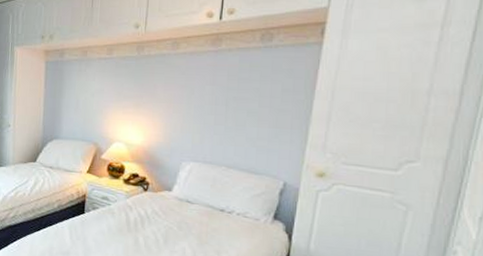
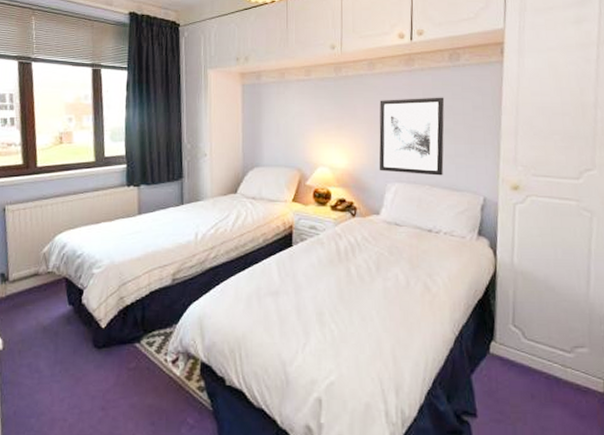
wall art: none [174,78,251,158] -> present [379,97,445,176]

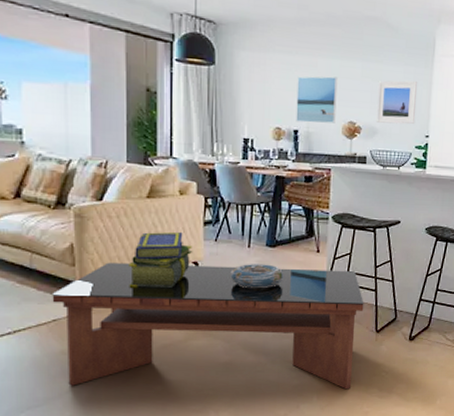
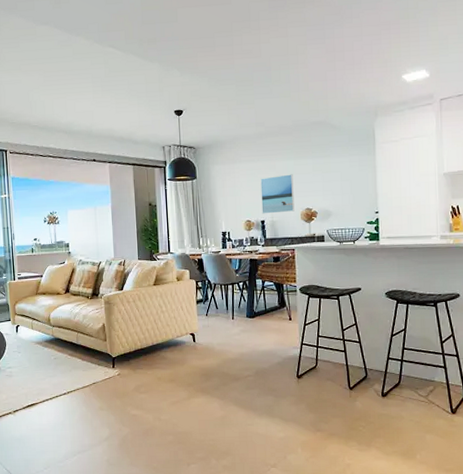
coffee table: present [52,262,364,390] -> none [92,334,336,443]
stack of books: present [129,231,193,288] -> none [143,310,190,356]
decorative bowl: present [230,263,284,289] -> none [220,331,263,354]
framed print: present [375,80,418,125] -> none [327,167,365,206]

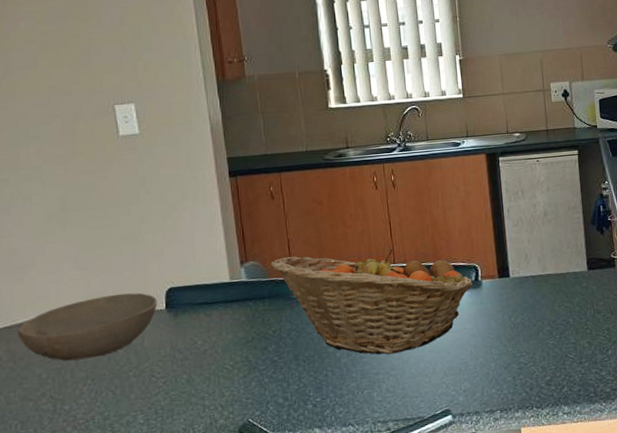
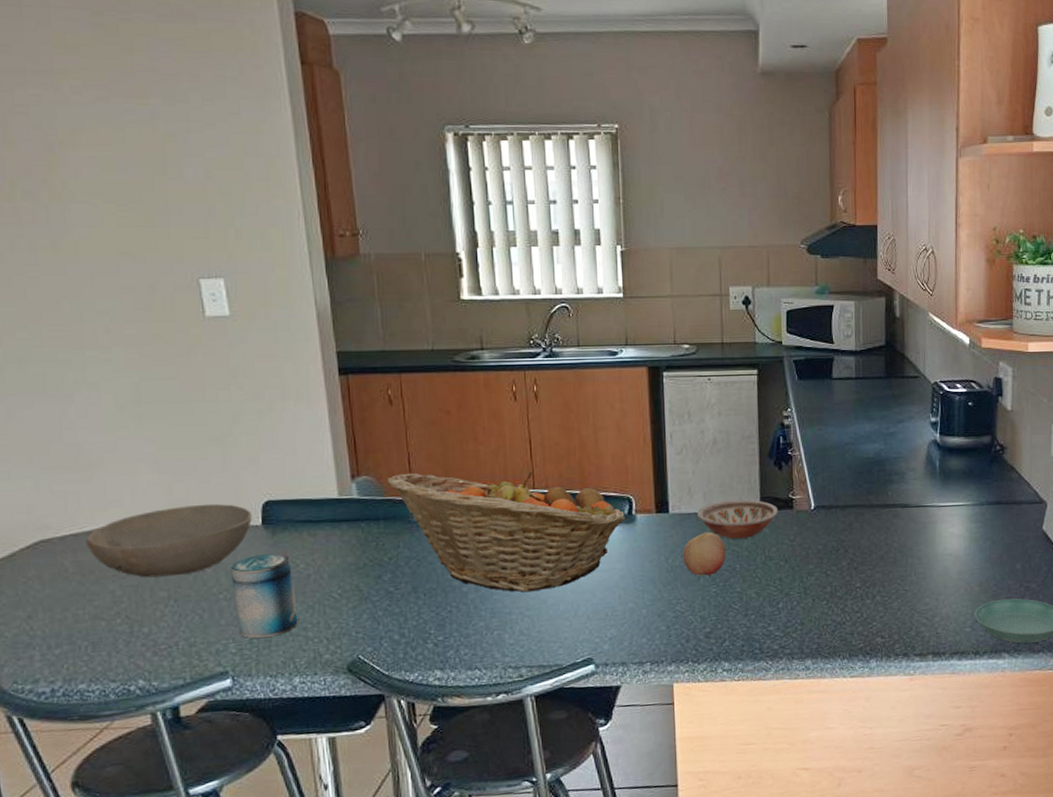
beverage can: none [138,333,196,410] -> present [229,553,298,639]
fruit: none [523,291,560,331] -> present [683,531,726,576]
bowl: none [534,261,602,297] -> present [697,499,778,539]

______

■ **WORK TASK**
How many lines of the listing contain the word "bowl"? Reply with only the number.

■ **RESULT OF THIS EXERCISE**
2